(WHAT IS ASKED): Edit the data starting at the line that contains "pose: elev=251.9 azim=192.7" and ending at the line that contains "Dot at: (284, 279)", replacing each "dist" with "distance" and leaving everything else unchanged.

(Recorded data):
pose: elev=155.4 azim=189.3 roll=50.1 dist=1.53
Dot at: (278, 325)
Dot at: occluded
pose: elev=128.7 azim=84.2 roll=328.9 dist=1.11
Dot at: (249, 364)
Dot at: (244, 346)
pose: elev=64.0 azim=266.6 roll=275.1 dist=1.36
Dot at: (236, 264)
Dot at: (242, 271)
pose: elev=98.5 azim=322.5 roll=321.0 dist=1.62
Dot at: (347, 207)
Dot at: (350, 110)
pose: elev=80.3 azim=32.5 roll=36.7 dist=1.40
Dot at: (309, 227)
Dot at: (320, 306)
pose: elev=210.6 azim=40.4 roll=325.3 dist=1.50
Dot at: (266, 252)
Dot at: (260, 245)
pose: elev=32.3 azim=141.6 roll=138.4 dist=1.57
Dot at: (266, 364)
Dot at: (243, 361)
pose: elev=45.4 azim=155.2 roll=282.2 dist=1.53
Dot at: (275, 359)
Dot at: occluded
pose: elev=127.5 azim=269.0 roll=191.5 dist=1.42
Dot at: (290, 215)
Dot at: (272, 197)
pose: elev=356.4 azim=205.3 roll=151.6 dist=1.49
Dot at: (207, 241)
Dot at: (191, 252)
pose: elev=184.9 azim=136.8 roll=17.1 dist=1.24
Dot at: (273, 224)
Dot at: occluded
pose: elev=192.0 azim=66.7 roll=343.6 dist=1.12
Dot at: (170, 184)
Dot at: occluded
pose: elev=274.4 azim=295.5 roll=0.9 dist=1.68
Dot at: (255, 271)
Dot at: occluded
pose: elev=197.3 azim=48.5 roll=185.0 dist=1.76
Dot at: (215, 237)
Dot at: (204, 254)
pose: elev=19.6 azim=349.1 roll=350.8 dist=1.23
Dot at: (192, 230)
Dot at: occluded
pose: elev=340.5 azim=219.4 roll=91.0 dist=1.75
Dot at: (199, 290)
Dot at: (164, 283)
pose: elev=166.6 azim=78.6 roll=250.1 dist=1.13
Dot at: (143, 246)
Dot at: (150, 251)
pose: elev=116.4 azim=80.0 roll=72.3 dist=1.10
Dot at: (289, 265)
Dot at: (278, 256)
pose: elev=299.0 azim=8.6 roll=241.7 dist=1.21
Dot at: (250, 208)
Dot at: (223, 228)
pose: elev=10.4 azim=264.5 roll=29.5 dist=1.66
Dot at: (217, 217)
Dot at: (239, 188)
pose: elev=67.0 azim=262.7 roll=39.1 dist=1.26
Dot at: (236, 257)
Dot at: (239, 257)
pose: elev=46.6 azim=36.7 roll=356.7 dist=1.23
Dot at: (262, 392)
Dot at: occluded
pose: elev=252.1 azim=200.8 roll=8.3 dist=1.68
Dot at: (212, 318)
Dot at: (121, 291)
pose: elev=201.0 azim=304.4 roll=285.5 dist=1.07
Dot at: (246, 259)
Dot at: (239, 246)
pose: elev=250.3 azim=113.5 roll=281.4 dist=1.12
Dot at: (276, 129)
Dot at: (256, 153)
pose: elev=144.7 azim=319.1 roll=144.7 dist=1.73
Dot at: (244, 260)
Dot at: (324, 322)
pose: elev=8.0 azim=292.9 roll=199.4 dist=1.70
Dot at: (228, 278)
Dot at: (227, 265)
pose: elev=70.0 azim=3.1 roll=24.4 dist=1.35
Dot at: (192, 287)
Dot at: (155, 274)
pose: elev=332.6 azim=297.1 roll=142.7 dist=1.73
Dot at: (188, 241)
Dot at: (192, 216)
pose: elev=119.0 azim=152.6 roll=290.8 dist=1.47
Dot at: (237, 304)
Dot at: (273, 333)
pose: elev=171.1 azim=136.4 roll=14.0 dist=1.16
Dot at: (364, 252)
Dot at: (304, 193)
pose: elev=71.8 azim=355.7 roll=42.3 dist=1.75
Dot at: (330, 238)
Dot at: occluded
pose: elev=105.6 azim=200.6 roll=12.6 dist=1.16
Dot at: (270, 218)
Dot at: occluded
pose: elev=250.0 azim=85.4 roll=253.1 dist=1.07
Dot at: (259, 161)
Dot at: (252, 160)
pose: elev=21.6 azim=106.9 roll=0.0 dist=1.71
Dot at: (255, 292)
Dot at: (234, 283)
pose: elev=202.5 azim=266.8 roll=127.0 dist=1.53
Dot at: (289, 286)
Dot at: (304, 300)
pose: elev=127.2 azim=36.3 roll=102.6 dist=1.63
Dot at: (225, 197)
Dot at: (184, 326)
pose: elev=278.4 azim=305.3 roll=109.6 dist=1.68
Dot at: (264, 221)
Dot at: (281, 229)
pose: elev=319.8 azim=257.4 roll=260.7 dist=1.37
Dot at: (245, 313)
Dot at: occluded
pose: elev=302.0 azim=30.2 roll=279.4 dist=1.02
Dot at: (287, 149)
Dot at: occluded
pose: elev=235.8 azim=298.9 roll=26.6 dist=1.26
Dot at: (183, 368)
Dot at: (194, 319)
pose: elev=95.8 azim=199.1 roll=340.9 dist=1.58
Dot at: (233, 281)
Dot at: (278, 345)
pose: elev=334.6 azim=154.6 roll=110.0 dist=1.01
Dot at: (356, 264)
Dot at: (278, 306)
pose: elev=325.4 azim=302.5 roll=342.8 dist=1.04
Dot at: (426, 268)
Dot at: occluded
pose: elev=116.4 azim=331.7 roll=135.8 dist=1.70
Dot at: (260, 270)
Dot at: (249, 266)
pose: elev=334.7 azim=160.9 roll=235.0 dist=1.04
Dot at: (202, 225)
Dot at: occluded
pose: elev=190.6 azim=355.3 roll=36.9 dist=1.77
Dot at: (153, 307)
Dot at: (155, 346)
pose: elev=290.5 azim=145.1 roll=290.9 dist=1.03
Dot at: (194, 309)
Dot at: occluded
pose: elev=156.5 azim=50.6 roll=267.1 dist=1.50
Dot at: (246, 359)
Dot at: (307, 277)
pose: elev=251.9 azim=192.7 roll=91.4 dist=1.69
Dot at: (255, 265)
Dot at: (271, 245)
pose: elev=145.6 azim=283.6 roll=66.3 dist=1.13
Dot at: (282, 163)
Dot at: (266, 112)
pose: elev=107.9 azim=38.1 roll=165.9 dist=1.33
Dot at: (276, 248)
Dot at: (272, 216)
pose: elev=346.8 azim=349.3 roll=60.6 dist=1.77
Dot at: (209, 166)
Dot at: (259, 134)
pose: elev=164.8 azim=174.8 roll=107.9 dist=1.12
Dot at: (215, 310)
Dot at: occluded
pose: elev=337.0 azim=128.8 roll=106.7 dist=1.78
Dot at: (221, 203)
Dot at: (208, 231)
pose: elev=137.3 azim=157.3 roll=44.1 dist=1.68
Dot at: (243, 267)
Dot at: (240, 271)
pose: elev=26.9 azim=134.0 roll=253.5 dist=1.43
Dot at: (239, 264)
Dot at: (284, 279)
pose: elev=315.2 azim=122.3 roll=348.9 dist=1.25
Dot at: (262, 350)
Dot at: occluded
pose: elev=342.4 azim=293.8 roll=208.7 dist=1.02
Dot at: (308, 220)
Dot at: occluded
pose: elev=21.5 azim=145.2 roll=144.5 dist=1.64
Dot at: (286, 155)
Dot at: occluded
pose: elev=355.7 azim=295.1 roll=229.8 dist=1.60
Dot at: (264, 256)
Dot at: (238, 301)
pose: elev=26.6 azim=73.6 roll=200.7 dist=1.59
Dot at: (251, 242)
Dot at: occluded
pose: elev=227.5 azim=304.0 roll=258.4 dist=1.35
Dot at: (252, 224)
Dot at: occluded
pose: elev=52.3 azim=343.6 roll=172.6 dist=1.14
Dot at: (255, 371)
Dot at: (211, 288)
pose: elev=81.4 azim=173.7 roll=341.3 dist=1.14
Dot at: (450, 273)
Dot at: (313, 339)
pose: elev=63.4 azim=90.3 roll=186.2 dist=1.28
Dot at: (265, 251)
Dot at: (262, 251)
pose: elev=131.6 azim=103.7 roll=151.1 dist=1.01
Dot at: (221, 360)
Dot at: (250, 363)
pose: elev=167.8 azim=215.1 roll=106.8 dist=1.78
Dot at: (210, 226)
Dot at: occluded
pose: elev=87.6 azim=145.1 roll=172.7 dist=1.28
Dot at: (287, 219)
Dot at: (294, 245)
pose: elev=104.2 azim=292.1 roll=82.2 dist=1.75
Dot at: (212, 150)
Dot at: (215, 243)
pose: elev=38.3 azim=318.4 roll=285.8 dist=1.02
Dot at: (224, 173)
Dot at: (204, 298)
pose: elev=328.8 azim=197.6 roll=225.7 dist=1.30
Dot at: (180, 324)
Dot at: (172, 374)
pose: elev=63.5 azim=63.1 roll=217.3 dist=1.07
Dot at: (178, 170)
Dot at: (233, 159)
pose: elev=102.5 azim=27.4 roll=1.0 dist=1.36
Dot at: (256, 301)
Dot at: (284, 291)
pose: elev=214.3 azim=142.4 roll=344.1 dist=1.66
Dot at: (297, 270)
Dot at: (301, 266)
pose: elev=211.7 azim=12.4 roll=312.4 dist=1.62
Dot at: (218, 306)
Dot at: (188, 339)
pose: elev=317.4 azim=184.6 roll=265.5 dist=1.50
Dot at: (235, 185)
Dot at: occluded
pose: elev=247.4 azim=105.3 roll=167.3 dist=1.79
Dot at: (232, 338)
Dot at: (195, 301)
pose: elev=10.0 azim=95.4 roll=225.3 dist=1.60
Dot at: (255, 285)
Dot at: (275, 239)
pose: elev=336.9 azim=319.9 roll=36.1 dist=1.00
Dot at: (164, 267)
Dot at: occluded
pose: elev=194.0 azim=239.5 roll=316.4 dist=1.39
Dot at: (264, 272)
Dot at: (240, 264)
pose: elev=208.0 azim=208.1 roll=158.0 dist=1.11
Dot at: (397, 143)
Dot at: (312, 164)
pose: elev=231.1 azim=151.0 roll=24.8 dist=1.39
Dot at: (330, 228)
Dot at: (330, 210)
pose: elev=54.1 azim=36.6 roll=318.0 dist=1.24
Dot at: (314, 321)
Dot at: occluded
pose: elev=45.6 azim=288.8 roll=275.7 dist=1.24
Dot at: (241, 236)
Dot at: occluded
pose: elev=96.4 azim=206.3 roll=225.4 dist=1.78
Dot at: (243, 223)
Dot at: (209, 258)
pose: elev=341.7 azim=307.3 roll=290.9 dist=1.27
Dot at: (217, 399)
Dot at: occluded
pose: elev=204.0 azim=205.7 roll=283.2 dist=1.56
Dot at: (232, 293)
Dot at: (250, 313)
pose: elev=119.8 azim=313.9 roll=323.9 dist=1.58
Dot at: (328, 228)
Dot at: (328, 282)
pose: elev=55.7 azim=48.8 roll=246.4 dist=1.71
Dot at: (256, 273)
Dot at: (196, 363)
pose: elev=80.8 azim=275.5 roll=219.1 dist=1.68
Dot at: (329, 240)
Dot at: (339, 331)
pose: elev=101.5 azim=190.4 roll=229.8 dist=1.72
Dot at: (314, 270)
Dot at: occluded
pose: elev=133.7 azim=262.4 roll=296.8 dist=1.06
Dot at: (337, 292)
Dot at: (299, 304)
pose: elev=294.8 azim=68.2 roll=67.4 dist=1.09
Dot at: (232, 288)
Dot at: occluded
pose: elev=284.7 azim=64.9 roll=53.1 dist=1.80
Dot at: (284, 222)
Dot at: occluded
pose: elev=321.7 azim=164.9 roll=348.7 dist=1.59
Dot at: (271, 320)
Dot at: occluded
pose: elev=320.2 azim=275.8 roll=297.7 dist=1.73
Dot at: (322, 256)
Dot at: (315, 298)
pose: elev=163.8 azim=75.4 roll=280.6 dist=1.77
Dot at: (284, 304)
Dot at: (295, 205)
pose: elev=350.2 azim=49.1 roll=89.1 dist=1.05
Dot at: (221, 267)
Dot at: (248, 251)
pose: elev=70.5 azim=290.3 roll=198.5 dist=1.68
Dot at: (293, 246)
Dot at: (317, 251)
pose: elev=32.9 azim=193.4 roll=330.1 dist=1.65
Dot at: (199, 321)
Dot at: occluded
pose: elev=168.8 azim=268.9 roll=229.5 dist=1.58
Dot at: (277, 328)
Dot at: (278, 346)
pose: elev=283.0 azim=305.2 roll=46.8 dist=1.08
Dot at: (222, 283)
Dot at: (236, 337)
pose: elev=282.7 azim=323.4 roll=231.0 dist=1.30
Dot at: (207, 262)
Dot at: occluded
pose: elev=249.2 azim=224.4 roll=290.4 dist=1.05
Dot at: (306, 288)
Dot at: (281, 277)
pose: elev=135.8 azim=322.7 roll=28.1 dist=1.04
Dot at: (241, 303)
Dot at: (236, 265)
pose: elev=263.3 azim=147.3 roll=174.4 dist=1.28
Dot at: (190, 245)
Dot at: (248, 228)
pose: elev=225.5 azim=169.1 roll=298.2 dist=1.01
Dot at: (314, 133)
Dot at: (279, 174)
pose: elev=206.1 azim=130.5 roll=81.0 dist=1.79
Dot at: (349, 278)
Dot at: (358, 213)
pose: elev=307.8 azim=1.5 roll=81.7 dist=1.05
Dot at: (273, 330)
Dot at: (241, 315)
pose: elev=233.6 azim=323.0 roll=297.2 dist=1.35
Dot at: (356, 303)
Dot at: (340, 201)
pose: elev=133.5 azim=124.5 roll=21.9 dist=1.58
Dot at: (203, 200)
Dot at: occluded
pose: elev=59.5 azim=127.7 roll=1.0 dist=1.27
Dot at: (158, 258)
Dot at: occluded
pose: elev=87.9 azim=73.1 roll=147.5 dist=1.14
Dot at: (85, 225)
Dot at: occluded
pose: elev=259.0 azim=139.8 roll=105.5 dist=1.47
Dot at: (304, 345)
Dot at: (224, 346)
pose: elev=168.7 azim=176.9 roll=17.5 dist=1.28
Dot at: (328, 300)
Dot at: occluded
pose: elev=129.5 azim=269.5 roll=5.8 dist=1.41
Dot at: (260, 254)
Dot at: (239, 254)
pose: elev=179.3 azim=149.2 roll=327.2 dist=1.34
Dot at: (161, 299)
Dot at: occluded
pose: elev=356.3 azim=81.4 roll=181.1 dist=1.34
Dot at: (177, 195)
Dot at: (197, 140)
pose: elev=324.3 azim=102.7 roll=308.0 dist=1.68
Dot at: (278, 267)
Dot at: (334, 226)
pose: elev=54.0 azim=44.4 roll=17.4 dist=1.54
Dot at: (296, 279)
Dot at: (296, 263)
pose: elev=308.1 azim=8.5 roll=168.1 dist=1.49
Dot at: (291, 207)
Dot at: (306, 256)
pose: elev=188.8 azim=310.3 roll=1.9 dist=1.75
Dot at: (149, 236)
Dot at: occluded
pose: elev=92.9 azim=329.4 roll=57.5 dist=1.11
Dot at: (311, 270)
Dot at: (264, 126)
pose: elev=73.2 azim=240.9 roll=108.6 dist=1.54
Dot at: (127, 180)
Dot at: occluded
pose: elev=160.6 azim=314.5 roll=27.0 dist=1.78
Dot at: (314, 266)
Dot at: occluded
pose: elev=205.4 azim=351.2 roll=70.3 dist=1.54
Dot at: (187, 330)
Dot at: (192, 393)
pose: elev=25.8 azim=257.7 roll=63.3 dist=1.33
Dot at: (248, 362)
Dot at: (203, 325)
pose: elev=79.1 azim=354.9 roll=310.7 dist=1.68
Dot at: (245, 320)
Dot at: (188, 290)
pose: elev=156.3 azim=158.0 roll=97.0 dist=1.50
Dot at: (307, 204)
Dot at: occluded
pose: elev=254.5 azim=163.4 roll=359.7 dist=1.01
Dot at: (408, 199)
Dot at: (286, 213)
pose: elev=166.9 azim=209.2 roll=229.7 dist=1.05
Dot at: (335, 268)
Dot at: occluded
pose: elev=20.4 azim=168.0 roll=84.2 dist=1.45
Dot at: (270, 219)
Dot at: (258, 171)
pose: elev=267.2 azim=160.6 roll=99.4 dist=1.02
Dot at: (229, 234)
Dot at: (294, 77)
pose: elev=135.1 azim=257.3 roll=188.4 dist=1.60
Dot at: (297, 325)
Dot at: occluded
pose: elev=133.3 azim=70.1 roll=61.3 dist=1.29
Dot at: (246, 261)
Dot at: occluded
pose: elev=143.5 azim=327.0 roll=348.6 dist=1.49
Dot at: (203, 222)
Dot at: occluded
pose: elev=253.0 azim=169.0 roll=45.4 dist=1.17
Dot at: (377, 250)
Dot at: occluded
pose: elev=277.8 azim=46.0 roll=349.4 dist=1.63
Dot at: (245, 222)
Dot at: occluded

(RESPONSE TO THIS TASK):
pose: elev=251.9 azim=192.7 roll=91.4 distance=1.69
Dot at: (255, 265)
Dot at: (271, 245)
pose: elev=145.6 azim=283.6 roll=66.3 distance=1.13
Dot at: (282, 163)
Dot at: (266, 112)
pose: elev=107.9 azim=38.1 roll=165.9 distance=1.33
Dot at: (276, 248)
Dot at: (272, 216)
pose: elev=346.8 azim=349.3 roll=60.6 distance=1.77
Dot at: (209, 166)
Dot at: (259, 134)
pose: elev=164.8 azim=174.8 roll=107.9 distance=1.12
Dot at: (215, 310)
Dot at: occluded
pose: elev=337.0 azim=128.8 roll=106.7 distance=1.78
Dot at: (221, 203)
Dot at: (208, 231)
pose: elev=137.3 azim=157.3 roll=44.1 distance=1.68
Dot at: (243, 267)
Dot at: (240, 271)
pose: elev=26.9 azim=134.0 roll=253.5 distance=1.43
Dot at: (239, 264)
Dot at: (284, 279)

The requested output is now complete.